I don’t mean to place the burden of totally simulating human social consciousness on Facebook. What I’m saying is that Facebook’s self-imposed limitations, as well as the limitations of a system to which all information is submitted voluntarily (as opposed to unconsciously), mean that all it can ever do is resurface information that you yourself decided not to internalize — probably for good reason.

Graph Search lets you find things you already had and, apparently, didn’t care enough about to record them yourself. You can’t ask it for friends who are free tonight, or friends who have suffered from depression, or friends who have good taste in books. You could make a better guess on these things — these searches that matter outside of Facebook, which is to say searches that matter.

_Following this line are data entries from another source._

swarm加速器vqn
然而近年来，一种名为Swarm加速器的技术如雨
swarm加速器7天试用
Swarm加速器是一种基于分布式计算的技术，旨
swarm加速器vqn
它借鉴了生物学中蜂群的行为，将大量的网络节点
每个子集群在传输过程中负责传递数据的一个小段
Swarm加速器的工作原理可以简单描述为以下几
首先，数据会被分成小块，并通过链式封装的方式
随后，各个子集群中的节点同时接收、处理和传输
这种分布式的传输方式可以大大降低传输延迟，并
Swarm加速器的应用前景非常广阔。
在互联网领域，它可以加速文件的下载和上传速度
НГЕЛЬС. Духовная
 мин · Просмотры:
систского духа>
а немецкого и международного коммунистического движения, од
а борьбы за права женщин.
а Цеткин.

Recall that the value we get out of Facebook is in the new things, not all the rest of the stuff. New things like friends’ photos and status updates, or news from the sites and brands we like. We dip our fingers into the river and the next day, when we return to the bank, where is the river in which we dipped our fingers? Facebook knows, and Facebook can tell you. Why? What use is a map of yesterday’s river?

Set theory

Certainly we asked for a way to track down that errant photo or acquaintance in the city you were visiting. And while what Facebook gave us addresses these needs, it irreversibly reveals how superficial is its understanding of people. People as categories. Nested categories. Demographics.

As others have no doubt already pointed out, Graph Search resembles the drill-down demographic targeting of modern advertising. Facebook already had a nice big bucket labeled “males age 18-35 who like Baseball and Apple.” Put “Friends who are” in front of it doesn’t automatically make it a social tool for ordinary people (though it can be put to use). Facebook’s fundamental system of defining people is not the way people define each other. It’s the way people are reduced to sets of high-priority characteristics — it’s profiling, for tracking, targeting, and marketing. Facebook thinks this way because this was the way it was built to think — this is its categorial nature and its categorial imperative.

A social network that operates on non-human principles can’t ever be anything but a ledger, crammed with cold observations. And while some may think that this sterile data can be tracked, shuffled, recombined, and interpreted, alchemically, turning the silt of the river into gold, I disagree.

What emerges from these kabbalistic manipulations is useful to advertisers, of course, and also (once they are allowed to get their hands on it properly) academics like sociologists (and they are both welcome to it, I say), but for individuals it will rarely amount to more than a momentary diversion, or a modicum of convenience — not that such things aren’t at a premium these days as well.

In other words, any value provided by Facebook over and above the service itself will be rooted in the mechanical reduction of human data, and useful primarily to those who think in categories rather than individuals. You know the type.

Facebook is an amazing service and tool, and deserves respect both as a trailblazer and as a bricklayer, putting down first the notion and then the fact of a world-spanning social network. But it’s also ready to be replaced with something just as ambitious but far more personal.

A social application that knows a person the way that person knows another is not a trivial advance. It does not exist now and likely will not for quite some time. Facebook is not it, nor is Google’s shadowy profiling of every passerby, nor any other community or group on the web or emerging today.

Yet if people are going to use computers and the Internet (by any other name) to connect with one another, then this is the destination. Perhaps it is the boundary, towards which progress bends asymptotically, but I think not. Computers don’t think the way we think, they don’t see how we see or remember how we remember. But these are largely technical hurdles, tall enough that they look like insurmountable barriers — so we spread out along them until some long-legged visionary shows us the way over. It’s happened a hundred times before, and it’s happening in another hundred ways right now. Wait for it — ask for it — or build it.